External rotation widens the base of support — maybe a subconscious adaptation that helps when proprioception is impaired or the dog doesn’t fully trust the limb.

 

 3. Neuroplasticity in Adaptation

Pain reshapes the brain.The longer a dog compensates, the more that movement becomes their new normal. Even after the tissue heals, the motor system may stay stuck in a dysfunctional pattern.

 

 

Bottom line

That classic “stifle-flexed + externally rotated” pelvic limb gait isn’t just lingering post-op soreness.

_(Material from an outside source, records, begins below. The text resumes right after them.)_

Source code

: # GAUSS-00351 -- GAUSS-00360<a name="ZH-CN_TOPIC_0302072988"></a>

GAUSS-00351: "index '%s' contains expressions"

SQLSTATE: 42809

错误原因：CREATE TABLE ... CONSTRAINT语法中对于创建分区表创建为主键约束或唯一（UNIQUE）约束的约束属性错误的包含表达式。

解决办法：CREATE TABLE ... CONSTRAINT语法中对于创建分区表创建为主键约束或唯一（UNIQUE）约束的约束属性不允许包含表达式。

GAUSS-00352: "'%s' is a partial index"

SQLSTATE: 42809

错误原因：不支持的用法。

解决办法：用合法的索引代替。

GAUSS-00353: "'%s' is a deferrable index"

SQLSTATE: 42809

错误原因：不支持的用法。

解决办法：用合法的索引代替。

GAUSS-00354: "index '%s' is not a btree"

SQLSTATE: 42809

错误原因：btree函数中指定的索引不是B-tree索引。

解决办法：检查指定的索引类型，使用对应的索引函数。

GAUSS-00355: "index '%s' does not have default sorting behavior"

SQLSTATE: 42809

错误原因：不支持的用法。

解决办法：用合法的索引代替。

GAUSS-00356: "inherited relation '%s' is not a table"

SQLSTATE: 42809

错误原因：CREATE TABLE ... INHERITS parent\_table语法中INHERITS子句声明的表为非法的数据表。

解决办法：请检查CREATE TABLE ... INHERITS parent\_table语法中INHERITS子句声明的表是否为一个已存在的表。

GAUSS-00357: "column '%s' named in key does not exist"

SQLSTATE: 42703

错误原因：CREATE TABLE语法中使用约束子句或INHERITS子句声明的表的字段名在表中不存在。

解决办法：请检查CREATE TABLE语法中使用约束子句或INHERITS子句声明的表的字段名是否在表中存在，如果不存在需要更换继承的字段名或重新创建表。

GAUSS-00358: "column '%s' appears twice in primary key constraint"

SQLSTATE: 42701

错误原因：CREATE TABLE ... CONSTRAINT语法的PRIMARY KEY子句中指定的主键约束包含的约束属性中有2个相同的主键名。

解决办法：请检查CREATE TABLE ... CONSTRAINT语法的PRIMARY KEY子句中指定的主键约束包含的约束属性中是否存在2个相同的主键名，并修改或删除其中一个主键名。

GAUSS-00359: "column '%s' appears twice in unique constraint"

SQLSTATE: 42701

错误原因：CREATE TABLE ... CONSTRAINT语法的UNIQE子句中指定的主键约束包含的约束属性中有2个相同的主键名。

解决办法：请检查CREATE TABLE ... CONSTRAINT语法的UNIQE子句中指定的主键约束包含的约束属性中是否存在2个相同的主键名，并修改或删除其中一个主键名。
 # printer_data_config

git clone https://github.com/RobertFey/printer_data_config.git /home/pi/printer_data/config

It’s the result of a deeper neuromuscular response — driven by:

  • Quadriceps inhibition

  • Hamstring and hip flexor dominance

  • A well-intentioned, but maladaptive compensation strategy

👉 AND it doesn’t easily resolve on its own.


This is exactly where targeted rehabilitation makes the difference:

Through neuromuscular re-educationstrategic strengthening, and gait retraining, we can intervene before temporary compensation becomes permanent dysfunction.

 

What can we do?

Next week, we’ll dive into rehab strategies to reverse arthrogenic muscle inhibition (AMI) and retrain proper limb use.

 

Stay tuned — this is where all the fun rehab starts to feel like magic. Because when neurology, movement, and intention come together, the results speak for themselves.

 


** If you want to read more, here you are..

 

Tinga S, et al. Femorotibial kinematics in dogs with cranial cruciate ligament insufficiency: a three-dimensional in-vivo fluoroscopic analysis during walking. BMC veterinary research. 2018 Dec;14:1-9.

 

Tinga S, et al. Femorotibial kinematics in dogs treated with tibial plateau leveling osteotomy for cranial cruciate ligament insufficiency: an in vivo fluoroscopic analysis during walking. Veterinary Surgery. 2020 Jan;49(1):187-99.

 

Sonnery-Cottet B, et al. Prevention of knee stiffness following ligament reconstruction: Understanding the role of Arthrogenic Muscle Inhibition (AMI). Orthopaedics & Traumatology: Surgery & Research. 2024 Feb 1;110(1):103784.

 
 
 

1 Comment


Yulseon Hong
Jul 06

Thank you so much for sharing such an insightful post 🙏

As a new vet, I really appreciate how you’ve explained these unfamiliar concepts so clearly — the content was not only informative but genuinely interesting!

Also, thank you again for the fascinating discussion during the last journal club.


I had a couple of questions from your post, if you don’t mind:


  1. Regarding the diagnosis of Arthrogenic Muscle Inhibition (AMI) — is there a definitive diagnostic method for it? Or is it more of a diagnosis of exclusion, where we rule out infection, meniscal injury, surgical complications, etc.? I’m also wondering how feasible it is to truly rule out all those other causes in real clinical settings.